I have not read Sedia’s more popular Alchemy of Stone yet, but halfway through Discarded Dreams I knew I’d eventually read everything she has written. The cover of my paperback edition has a quote from The Guardian’s review: “Sedia is pushing the boundaries of fantasy writing.” For once, the blurb does not seem like awkward, puffed-up bullshit.

The House of Discarded Dreams is about first generation African American college student, Vimbai, who moves out of her professor parents’ house to live with a pale emo kid who has a pocket universe instead of hair and a girl who commands a pack of foxish creatures living under the front stairs. Their house expands and drifts off into the sea, again spitting in the face of the laws of physics (fuck the laws of physics). Their house also invokes the ghost of Vimbai’s grandmother, a vast desert, a Zimbabwe pastiche, and a “psychic energy baby.”

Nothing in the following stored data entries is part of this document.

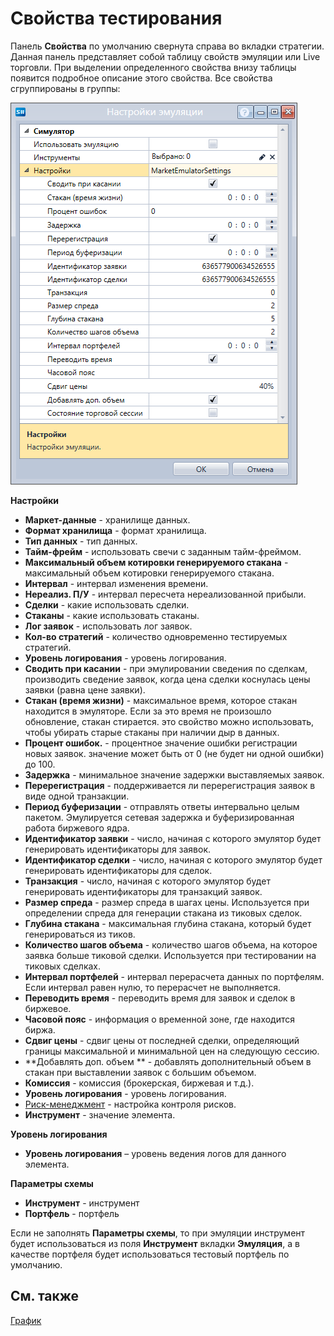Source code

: # Свойства тестирования

Панель **Свойства** по умолчанию свернута справа во вкладки стратегии. Данная панель представляет собой таблицу свойств эмуляции или Live торговли. При выделении определенного свойства внизу таблицы появится подробное описание этого свойства. Все свойства сгруппированы в группы:

![Designer Properties emulation 00](../images/Designer_Properties_emulation_00.png)

**Настройки**

- **Маркет\-данные** \- хранилище данных.
- **Формат хранилища** \- формат хранилища.
- **Тип данных** \- тип данных.
- **Тайм\-фрейм** \- использовать свечи с заданным тайм\-фреймом.
- **Максимальный объем котировки генерируемого стакана** \- максимальный объем котировки генерируемого стакана.
- **Интервал** \- интервал изменения времени.
- **Нереализ. П\/У** \- интервал пересчета нереализованной прибыли.
- **Сделки** \- какие использовать сделки.
- **Стаканы** \- какие использовать стаканы.
- **Лог заявок** \- использовать лог заявок.
- **Кол\-во стратегий** \- количество одновременно тестируемых стратегий.
- **Уровень логирования** \- уровень логирования.
- **Сводить при касании** \- при эмулировании сведения по сделкам, производить сведение заявок, когда цена сделки коснулась цены заявки (равна цене заявки).
- **Стакан (время жизни)** \- максимальное время, которое стакан находится в эмуляторе. Если за это время не произошло обновление, стакан стирается. это свойство можно использовать, чтобы убирать старые стаканы при наличии дыр в данных.
- **Процент ошибок.** \- процентное значение ошибки регистрации новых заявок. значение может быть от 0 (не будет ни одной ошибки) до 100.
- **Задержка** \- минимальное значение задержки выставляемых заявок.
- **Перерегистрация** \- поддерживается ли перерегистрация заявок в виде одной транзакции.
- **Период буферизации** \- отправлять ответы интервально целым пакетом. Эмулируется сетевая задержка и буферизированная работа биржевого ядра.
- **Идентификатор заявки** \- число, начиная с которого эмулятор будет генерировать идентификаторы для заявок.
- **Идентификатор сделки** \- число, начиная с которого эмулятор будет генерировать идентификаторы для сделок.
- **Транзакция** \- число, начиная с которого эмулятор будет генерировать идентификаторы для транзакций заявок.
- **Размер спреда** \- размер спреда в шагах цены. Используется при определении спреда для генерации стакана из тиковых сделок.
- **Глубина стакана** \- максимальная глубина стакана, который будет генерироваться из тиков.
- **Количество шагов объема** \- количество шагов объема, на которое заявка больше тиковой сделки. Используется при тестировании на тиковых сделках.
- **Интервал портфелей** \- интервал перерасчета данных по портфелям. Если интервал равен нулю, то перерасчет не выполняется.
- **Переводить время** \- переводить время для заявок и сделок в биржевое.
- **Часовой пояс** \- информация о временной зоне, где находится биржа.
- **Сдвиг цены** \- сдвиг цены от последней сделки, определяющий границы максимальной и минимальной цен на следующую сессию.
- **Добавлять доп. объем ** \- добавлять дополнительный объем в стакан при выставлении заявок с большим объемом.
- **Комиссия** \- комиссия (брокерская, биржевая и т.д.).
- **Уровень логирования** \- уровень логирования.
- [Риск\-менеджмент](Designer_Risk_Rule.md) \- настройка контроля рисков.
- **Инструмент** \- значение элемента.

**Уровень логирования**

- **Уровень логирования** – уровень ведения логов для данного элемента.

**Параметры схемы**

- **Инструмент** \- инструмент
- **Портфель** \- портфель

Если не заполнять **Параметры схемы**, то при эмуляции инструмент будет использоваться из поля **Инструмент** вкладки **Эмуляция**, а в качестве портфеля будет использоваться тестовый портфель по умолчанию.

## См. также

[График](Designer_Chart.md)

The book is not horror, but instead a speculative fiction version of a haunted house, heavy with roommates’ suppressed fears and desires, haunted by their family histories and personal foibles. My summary paragraph is so long because every single element Sedia introduces — zombie horseshoe crabs! An evil catfish-man! A fucking pocket universe instead of hair! — is so innovative and exciting that I just want to list them all, badgering you with them until you are in a bookstore buying the book already, or at least adding it to your Goodreads “To Read” list.